La storica dell’arte, a soli otto mesi dall’insediamento lascia l’incarico. All’origine dello strappo ci sarebbe la crescente insofferenza per il «dualismo» apicale con il manager della Fondazione Gianpietro Bonaldi e la ricerca di maggiori spazi di autonomia, sia gestionali sia nella programmazione culturale.
Nonostante lo Statuto della Fondazione (e anche il bando di selezione a cui ha partecipato Bagnoli) precisi: «Le due figure devono agire di concerto», definendo che «il ruolo del direttore è di carattere scientifico, mentre al general manager spettano mansioni più economico-organizzative», chiamato però anche «a formulare proposte di concerto col direttore del museo».
L’incompatibilità tra i due è invece venuta a galla velocemente e nemmeno la mediazione della sindaca Elena Carnevali (presidente del Cda della Fondazione) e dell’assessore alla Cultura Sergio Gandi sembrano aver sortito alcun effetto.
La nota della presidente del Cda della Fondazione Carrara, Elena Carnevali
Nel pomeriggio di venerdì 1° novembre sulla questione è arrivata una nota firmata da Elena Carnevali, sindaca di Bergamo e presidente del Cda della fondazione Accademia Carrara.

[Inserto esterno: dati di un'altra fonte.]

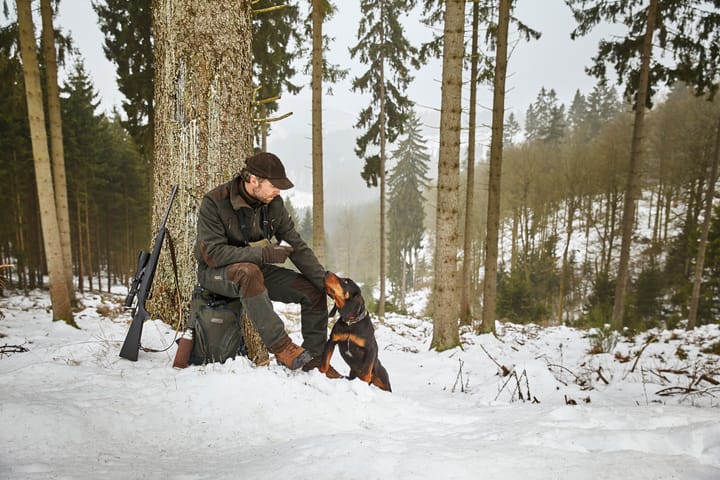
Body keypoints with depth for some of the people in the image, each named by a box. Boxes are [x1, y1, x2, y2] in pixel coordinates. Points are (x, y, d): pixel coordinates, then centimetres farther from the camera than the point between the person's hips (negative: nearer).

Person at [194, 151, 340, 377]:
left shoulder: (274, 204, -6)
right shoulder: (215, 202, -21)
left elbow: (297, 247, -5)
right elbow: (213, 254, -27)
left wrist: (326, 281, -14)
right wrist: (265, 253, -31)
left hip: (256, 268, 6)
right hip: (216, 272, -5)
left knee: (314, 290, -9)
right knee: (249, 272, -41)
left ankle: (314, 360, 3)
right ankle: (282, 348, -32)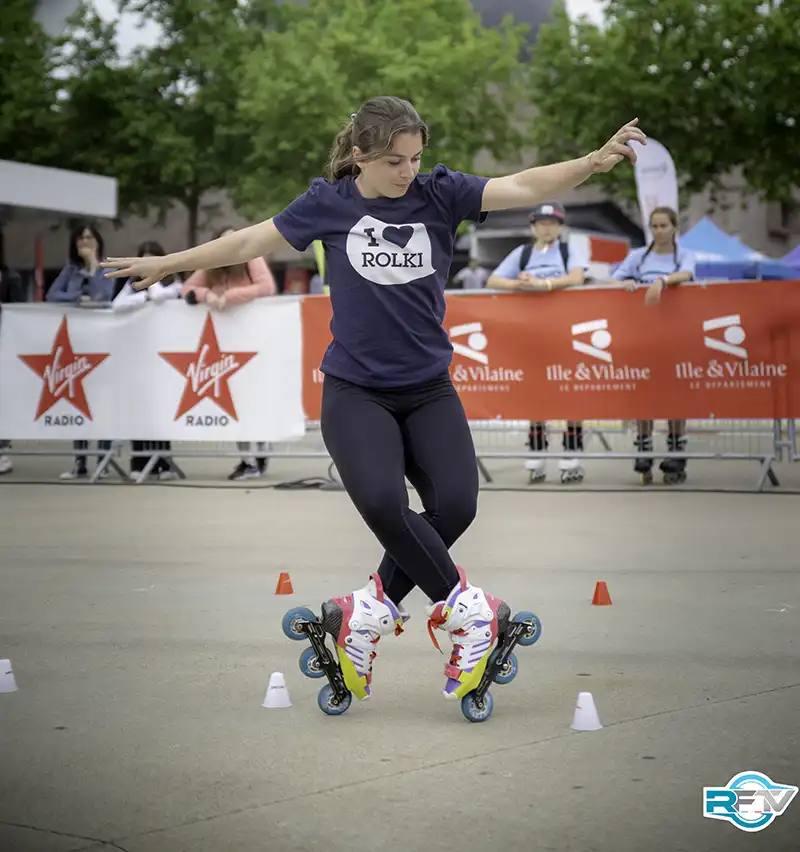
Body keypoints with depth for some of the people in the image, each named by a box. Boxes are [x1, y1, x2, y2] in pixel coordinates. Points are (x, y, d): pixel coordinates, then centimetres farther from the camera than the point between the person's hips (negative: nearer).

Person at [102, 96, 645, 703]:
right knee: (382, 502, -26)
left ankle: (372, 612, 4)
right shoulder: (329, 203, -2)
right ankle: (467, 607, -7)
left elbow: (522, 188, -13)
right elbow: (252, 241, 9)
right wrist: (167, 263, 14)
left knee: (456, 503, -16)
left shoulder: (439, 194, -1)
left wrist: (596, 161, -29)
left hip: (429, 390, 2)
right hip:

Nel comunicato si sottolinea l’impegno profuso da lei e da tutto il Cda per evitare le dimissioni di Martina Bagnoli e si rammarica della scelta finale della direttrice. Nel comunicato si ribadisce la piena fiducia nel «modello duale» sino ad ora adottato per la guida della pinacoteca e conclude dicendo che «nei prossimi giorni, il CdA si riunirà per definire i passi, indispensabili per garantire la continuità operativa del Museo oltre agli impegni già programmati della Fondazione».